His brutal perseverance and tenacity in gaining the crown is softened by a charisma in public speaking, and he often appears with his wife, Emine, by his side. Like most things Erdoğan, this too is a symbolic move. Today, two-thirds of Turkish women cover their heads — a number that’s been on the rise since Erdoğan came to power. Yet, when he became prime minister, women weren’t permitted to wear headscarves in universities or official buildings — rules that he argued created gender inequality. He’s focused much of his leadership on peeling back those secularist social limitations, and the headscarf is but one example of how the symbolism of the regime cannot be undervalued, and how Erdoğan, above all, knows this. Mrs. Erdoğan’s covered appearance was once shocking to the nation; now, 10 years and a swing of the pendulum later, Erdoğan is out campaigning with a Quran above his head.

But many Turks have seen it coming. The eruption in 2013 of protests in Istanbul’s Taksim Square highlighted Turks’ growing resistance to Erdoğan’s increasingly authoritarian regime; the over-the-top crackdown on the protesters only underlined their point.

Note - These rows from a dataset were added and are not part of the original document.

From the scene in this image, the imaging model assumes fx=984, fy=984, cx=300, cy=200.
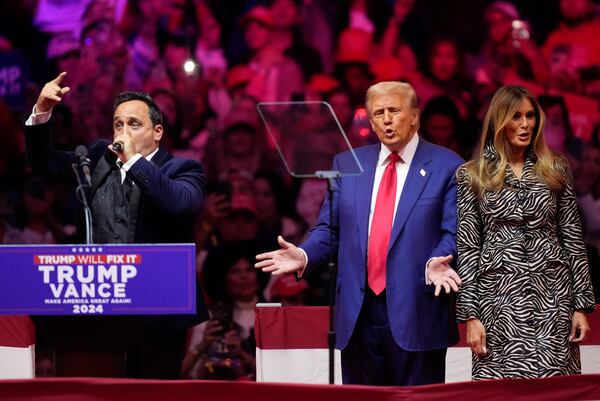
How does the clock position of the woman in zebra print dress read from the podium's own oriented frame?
The woman in zebra print dress is roughly at 9 o'clock from the podium.

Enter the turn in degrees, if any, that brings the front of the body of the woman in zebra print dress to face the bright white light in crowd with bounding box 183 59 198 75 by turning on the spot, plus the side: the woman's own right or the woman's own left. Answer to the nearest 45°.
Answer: approximately 135° to the woman's own right

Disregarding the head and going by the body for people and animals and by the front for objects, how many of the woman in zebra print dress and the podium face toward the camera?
2

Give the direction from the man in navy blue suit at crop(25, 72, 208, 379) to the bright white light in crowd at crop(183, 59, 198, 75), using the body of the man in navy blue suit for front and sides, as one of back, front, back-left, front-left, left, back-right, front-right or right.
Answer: back-right

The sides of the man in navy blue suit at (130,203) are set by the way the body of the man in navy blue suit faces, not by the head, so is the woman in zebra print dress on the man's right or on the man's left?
on the man's left

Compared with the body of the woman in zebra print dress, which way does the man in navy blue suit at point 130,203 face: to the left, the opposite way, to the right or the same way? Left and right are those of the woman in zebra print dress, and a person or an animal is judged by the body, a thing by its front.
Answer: the same way

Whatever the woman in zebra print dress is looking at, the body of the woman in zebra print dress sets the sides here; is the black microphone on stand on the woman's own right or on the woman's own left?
on the woman's own right

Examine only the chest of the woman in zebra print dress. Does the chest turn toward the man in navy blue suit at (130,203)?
no

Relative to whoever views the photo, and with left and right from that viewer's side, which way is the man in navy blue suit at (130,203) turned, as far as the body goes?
facing the viewer and to the left of the viewer

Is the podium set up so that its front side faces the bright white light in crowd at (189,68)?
no

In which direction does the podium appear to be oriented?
toward the camera

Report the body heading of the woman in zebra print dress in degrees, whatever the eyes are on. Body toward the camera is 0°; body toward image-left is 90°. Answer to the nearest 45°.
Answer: approximately 0°

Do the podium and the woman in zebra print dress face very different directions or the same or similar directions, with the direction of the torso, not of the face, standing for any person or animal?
same or similar directions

Months later, a $100 billion corruption scandal would wash over the government, with Erdoğan himself caught on tape that would, in a modern Shakespearian twist, run on loop across social media. His response? A clampdown on the Turkish judiciary and media ­— including blocking social media — which had the effect of both frightening and galvanizing the local press, not to mention the voters watching it all play out.

But like many Turks, Alav is confident that even if the AK fails to win a supermajority this election, Turkey’s Erdoğan chapter is not finished. With every speech that Erdogan raises a Quran, he layers his words with symbols meant to signal to Turks that he’s the brave, modern Muslim leader the country needs. And as Alav says, “It’s too easy to win elections when you talk like he does.”